AFP
Le président du Zimbabwe a déclaré samedi qu’il suspendrait tous les tarifs sur les marchandises importées des États-Unis, quelques jours après que le président américain Donald Trump a prélevé 18% de tarifs contre la nation d’Afrique australe.
Les principaux partenaires commerciaux du pays riche en minéraux sont les Émirats arabes unis, l’Afrique du Sud et la Chine, et ses exportations limitées vers les États-Unis comprennent principalement du tabac et du sucre.
« Je vais ordonner au gouvernement zimbabwéen de mettre en œuvre une suspension de tous les tarifs prélevés sur des marchandises provenant des États-Unis », a déclaré le président Emmerson Mnangagwa dans un article sur X.
Cette annonce était «destinée à faciliter l’expansion des importations américaines sur le marché zimbabwéen, tout en promouvant simultanément la croissance des exportations zimbabwéennes destinées aux États-Unis», a-t-il déclaré.
Le commerce total des marchandises entre les deux pays s’est élevé à 111,6 millions de dollars en 2024, selon les données du gouvernement américain.

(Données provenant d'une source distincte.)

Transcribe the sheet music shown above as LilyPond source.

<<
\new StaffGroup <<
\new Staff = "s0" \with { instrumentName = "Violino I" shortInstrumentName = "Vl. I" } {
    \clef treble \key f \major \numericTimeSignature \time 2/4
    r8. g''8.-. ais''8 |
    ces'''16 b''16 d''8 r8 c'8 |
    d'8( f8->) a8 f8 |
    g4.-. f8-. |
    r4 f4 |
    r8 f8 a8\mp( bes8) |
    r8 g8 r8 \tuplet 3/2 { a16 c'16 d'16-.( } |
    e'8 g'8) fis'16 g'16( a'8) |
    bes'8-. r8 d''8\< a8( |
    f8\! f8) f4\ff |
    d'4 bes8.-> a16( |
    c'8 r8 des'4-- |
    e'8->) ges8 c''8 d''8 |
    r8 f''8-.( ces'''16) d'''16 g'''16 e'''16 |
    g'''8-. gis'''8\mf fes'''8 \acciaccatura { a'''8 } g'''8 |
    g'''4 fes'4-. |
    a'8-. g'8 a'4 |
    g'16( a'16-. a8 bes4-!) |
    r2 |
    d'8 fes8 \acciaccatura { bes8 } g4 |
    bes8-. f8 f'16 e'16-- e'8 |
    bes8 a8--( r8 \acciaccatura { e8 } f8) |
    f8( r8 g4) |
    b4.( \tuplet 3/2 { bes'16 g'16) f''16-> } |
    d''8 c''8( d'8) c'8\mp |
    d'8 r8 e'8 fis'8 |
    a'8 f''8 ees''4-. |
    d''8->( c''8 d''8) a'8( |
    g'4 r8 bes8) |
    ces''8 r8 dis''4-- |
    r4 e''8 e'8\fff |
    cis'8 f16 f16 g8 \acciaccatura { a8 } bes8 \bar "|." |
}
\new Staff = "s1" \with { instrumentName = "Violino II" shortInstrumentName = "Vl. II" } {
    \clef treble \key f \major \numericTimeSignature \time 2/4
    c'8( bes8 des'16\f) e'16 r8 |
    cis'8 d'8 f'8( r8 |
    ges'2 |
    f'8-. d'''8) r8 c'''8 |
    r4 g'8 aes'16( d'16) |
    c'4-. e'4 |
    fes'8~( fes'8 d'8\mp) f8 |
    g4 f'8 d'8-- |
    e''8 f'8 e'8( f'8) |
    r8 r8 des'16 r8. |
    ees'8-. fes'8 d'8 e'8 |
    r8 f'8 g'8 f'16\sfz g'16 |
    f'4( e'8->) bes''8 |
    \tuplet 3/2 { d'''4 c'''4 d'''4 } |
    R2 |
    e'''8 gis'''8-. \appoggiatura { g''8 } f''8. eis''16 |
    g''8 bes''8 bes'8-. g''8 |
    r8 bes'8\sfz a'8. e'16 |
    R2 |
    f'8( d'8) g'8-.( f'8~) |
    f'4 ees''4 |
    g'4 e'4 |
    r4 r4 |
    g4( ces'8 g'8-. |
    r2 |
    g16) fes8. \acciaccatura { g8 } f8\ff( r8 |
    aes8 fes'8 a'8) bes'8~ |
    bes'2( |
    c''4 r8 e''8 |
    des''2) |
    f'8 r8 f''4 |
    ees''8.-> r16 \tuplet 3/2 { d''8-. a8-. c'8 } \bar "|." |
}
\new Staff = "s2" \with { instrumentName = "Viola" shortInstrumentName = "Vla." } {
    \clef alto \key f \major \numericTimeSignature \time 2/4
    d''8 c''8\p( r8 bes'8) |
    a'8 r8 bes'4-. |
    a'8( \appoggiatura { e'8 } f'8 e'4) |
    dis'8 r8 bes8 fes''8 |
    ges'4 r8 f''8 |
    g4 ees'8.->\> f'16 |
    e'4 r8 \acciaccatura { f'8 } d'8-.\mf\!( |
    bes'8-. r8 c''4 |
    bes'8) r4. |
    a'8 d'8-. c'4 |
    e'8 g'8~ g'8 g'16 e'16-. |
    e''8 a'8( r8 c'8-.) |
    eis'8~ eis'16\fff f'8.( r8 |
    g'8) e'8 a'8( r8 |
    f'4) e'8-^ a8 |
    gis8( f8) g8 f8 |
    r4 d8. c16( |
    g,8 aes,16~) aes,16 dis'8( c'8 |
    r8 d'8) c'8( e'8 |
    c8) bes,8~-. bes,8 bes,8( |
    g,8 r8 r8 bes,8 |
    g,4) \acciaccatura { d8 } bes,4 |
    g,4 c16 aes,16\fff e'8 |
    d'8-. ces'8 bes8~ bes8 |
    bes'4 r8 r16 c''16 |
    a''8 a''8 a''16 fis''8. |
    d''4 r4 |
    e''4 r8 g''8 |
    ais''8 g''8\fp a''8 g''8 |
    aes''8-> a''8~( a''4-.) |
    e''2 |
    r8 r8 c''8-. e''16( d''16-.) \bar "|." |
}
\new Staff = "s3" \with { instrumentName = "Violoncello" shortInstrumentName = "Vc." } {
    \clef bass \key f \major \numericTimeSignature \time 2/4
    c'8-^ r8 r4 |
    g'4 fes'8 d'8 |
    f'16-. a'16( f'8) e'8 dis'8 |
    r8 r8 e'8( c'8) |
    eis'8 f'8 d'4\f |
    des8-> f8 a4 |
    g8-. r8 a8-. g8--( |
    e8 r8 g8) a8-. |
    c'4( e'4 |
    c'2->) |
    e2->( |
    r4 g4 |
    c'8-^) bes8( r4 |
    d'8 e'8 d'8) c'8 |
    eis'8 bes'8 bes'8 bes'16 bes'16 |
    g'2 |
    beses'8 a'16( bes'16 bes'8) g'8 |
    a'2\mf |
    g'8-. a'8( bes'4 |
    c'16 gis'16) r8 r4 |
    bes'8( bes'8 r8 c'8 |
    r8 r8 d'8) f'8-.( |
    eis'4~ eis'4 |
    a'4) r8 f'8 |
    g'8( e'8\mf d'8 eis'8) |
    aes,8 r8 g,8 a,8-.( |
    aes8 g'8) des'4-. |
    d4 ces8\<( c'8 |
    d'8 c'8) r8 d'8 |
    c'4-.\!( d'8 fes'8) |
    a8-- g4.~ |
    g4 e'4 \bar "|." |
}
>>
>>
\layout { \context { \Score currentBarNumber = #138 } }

La relation entre le Zimbabwe et les États-Unis a été marquée par des campagnes de pression de plusieurs décennies contre l’ancien dirigeant Robert Mugabe depuis le début des années 2000.
Harare a régulièrement blâmé les sanctions américaines pour la crise économique désastreuse qui a affligé le pays depuis plus de deux décennies et s’est éloigné de l’Occident, renforçant les liens économiques avec les EAU et la Chine.
L’année dernière, Washington a aboli l’ancien programme de sanctions, mais a imposé des sanctions ciblées à Mnangagwa et à d’autres hauts dirigeants du gouvernement du Zimbabwe et du parti au pouvoir Zanu-PF, citant des abus de droits et de la corruption.
Mnangagwa à l’époque a déclaré que les sanctions imposées par le président Joe Biden étaient «illégales et injustifiées».
Le journaliste et activiste éminent Hopewell Chin’ono a déclaré que l’annonce par samedi de la suspension des tarifs sur les marchandises américaines était une «réaction instinctive», ce qui pourrait être un effort de Mnangagwa pour faire retirer les sanctions.
«Agir unilatéralement contredit les principes de la coopération économique régionale», en particulier avec la communauté du développement de l’Afrique australe (SADC), et a risqué «la touche des intérêts» des principaux partenaires commerciaux du Zimbabwe, a écrit Chin’ono sur X.
« Le Zimbabwe exporte-t-il même suffisamment aux États-Unis pour justifier d’essayer d’apaiser l’administration de Trump de cette manière? », A-t-il demandé.